La somme de 110 000 € saisie à Val-de-Meuse
TRIBUNAL CORRECTIONNEL. Deux ressortissants néerlandais ont été interpellés par les Douanes, le 6 février 2022, sur l’aire autoroutière de Val-de-Meuse, suite à la découverte de 110 000 € dans une cache aménagée. Le voyage en Espagne a pris fin en salle d’audience. L’addition est salée.
Le voyage de deux ressortissants néerlandais a subitement pris fin à quelques kilomètres de Pouilly-en-Bassigny, là où la Meuse prend source, là où de nombreux touristes prennent plaisir à s’arrêter. Timothy M.* et Richard R.* espéraient s’arrêter en Espagne. Femmes et enfants à la maison, des vacances au soleil, entre potes, avec 110 000 € d’argent de poche, de quoi s’adonner pleinement aux plaisirs de la bamboche.
Petit problème : assistés d’une traductrice, les deux hommes auront répété, vendredi soir, à la barre du tribunal correctionnel, ne pas avoir eu connaissance de la présence dans le véhicule « prêté par une connaissance » d’un magot dissimulé dans une cache aménagée.
Argent sale
L’affaire a pour origine un contrôle opéré, le 6 février 2022, sur l’aire autoroutière de Val-de-Meuse, par des fonctionnaires des Douanes.
La présence d’une discrète cache aménagée dans le tableau de bord du véhicule est rapidement identifiée par ces professionnels.
Quatre téléphones portables sont découverts. Et six paquets recouverts d’un épais adhésif. Cannabis, héroïne ? Des billets. Par centaines. Des billets de 50, 100 et 200 € conditionnés, sous vide, dans des sachets thermosoudés. Les douaniers ont fait les comptes. La somme de 110 000 € a été découverte.
De l’argent sale. Forcément. Trafic de stupéfiants, prostitution, traite d’êtres humains et autres activités de réseaux criminels génèrent d’importants flux financiers. Si l’argent circule via des établissements bancaires peu regardants basés dans des paradis fiscaux, si le recours à la cryptomonnaie est de plus prisé des trafiquants, les importants volumes d’argent liquide générés par les trafics continuent de circuler d’un pays à un autre via des passeurs.
De simples vacanciers ?
Transporter sans déclaration préalable plus de 10 000 € d’argent liquide est illégal. La dissimulation d’une cache aménagée tend à attester de l’origine frauduleuse des fonds. Et, comme a tenu à le rappeler le substitut du procureur de la République Djindian, en matière de blanchiment, la présomption l’emporte comme le précisent diverses jurisprudences.
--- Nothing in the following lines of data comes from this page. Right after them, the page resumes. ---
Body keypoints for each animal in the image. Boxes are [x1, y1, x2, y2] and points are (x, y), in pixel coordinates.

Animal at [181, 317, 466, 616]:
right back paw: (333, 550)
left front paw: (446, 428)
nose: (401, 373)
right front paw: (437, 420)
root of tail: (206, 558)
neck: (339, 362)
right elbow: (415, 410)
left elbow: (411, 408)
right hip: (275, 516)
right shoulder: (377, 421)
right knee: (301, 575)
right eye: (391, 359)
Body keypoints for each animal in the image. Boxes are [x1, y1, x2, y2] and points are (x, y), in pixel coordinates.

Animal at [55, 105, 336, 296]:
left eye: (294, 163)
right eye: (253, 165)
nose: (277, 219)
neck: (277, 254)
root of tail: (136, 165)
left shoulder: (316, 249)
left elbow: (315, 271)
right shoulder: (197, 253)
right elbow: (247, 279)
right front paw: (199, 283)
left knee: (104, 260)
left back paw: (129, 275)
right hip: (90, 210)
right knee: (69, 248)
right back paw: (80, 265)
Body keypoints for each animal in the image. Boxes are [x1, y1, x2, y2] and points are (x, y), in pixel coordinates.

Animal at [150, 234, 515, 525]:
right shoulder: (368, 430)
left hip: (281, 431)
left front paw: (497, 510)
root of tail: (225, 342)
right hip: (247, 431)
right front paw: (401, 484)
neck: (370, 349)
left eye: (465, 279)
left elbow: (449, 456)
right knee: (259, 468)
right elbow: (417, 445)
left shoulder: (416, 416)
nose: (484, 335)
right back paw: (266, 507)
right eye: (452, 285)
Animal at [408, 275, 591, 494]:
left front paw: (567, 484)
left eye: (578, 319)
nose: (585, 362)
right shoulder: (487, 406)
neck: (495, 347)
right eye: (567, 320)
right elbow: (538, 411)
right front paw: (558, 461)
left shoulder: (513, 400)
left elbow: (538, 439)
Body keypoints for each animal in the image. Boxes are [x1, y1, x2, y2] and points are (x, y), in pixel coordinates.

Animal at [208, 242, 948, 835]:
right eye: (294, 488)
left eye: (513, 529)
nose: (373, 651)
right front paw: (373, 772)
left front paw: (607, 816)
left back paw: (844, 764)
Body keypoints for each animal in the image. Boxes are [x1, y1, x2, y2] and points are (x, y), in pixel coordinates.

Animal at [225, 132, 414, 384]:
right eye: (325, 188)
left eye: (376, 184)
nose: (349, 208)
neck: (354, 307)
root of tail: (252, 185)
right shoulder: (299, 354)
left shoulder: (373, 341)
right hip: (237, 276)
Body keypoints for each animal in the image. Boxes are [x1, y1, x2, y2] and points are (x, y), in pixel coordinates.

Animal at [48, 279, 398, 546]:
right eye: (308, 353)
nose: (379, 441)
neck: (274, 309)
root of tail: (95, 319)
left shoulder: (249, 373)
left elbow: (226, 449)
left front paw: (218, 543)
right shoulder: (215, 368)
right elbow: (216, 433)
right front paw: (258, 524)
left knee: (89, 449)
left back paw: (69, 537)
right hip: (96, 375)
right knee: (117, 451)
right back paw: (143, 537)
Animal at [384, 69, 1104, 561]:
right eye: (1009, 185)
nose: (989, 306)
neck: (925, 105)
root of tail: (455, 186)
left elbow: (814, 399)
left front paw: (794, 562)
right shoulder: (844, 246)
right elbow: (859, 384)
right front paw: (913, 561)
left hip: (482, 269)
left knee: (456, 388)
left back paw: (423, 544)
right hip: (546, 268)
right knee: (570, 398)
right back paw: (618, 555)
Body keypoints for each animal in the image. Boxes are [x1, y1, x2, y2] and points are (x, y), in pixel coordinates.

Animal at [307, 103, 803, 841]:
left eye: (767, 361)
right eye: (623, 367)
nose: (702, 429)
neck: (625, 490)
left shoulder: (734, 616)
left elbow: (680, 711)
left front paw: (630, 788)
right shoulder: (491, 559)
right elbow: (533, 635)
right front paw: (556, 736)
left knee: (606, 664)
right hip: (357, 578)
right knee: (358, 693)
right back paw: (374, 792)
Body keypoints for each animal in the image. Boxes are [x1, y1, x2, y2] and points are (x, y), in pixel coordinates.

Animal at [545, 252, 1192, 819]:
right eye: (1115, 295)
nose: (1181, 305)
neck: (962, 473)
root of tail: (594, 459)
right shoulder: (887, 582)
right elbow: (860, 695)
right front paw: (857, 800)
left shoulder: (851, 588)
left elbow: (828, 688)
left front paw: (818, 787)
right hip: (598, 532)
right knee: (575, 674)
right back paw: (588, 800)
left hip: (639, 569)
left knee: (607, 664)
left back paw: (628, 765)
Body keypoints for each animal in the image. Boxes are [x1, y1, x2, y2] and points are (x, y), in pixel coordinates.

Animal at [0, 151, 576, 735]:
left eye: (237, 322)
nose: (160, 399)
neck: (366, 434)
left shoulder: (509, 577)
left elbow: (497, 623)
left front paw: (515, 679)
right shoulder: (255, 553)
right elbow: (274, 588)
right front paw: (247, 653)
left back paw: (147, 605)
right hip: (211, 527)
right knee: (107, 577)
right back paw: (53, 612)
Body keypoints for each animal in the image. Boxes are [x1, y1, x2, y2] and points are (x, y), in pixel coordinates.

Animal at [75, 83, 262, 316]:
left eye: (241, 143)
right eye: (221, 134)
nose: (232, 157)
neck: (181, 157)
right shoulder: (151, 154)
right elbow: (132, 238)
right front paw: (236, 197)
A la tête d’un salon de coiffure, marié, père de famille, jusqu’alors inconnu de la justice, Richard R. se serait vu proposer par « une connaissance » le prêt d’un véhicule. L’identité de cet homme ? Le prévenu aura refusé de la communiquer malgré la courtoise insistance de madame le président Courcet-Devaux. « Ami de salle de sport », Timothy M. aurait profiter de l’occasion pour partir passer quelques jours au soleil. Le profit du prévenu aura retenu l’attention du ministère public. Spécialisé dans la rénovation de logements, au chômage depuis six mois, « à cause de la Covid », propriétaire de deux maisons en location, disposant de « 3 700 € » de revenus mensuels, concédant investir dans la cryptomonnaie, manifestement suspecté, aux Pays-Bas, d’avoir été en lien avec un trafic de stupéfiants comme semble l’indiquer la note d’un magistrat néerlandais transmise aux autorités françaises, le père de famille s’est rendu en Espagne au mois de janvier. Grâce à des données communiquées par douaniers belges et néerlandais, le véhicule où ont été retrouvés les 110 000 € avait transité de l’Espagne vers les Pays-Bas dans le même temps.
Timothy M. et Richard R., « choqués par la découverte » d’une telle somme, n’en auront pas démordu. « Nous ne pouvions pas nous douter ». « Pour déclarer qu’on transporte de l’argent, encore faut-il savoir qu’on en transporte, pour prêter son concours à une opération de blanchiment, c’est la même chose », tonna Me Lalloz au nom d’un des des prévenus. Les prévenus auront échappé à des peines de prison ferme avec mandat de dépôt requises par Alexandre Djindian. L’addition est toutefois salée. Condamnés à six mois de prison avec sursis, chacun des prévenus devra honorer trois amendes d’un montant global de 75 000 €. Timothy M. et Richard R. sont, en outre, visés par une interdiction de paraître sur le territoire français d’une durée de cinq ans.
T. Bo.
* Conformément à une règle interne à la rédaction, seules les identités des prévenus condamnés à une peine de prison ferme sont mentionnées dans nos colonnes.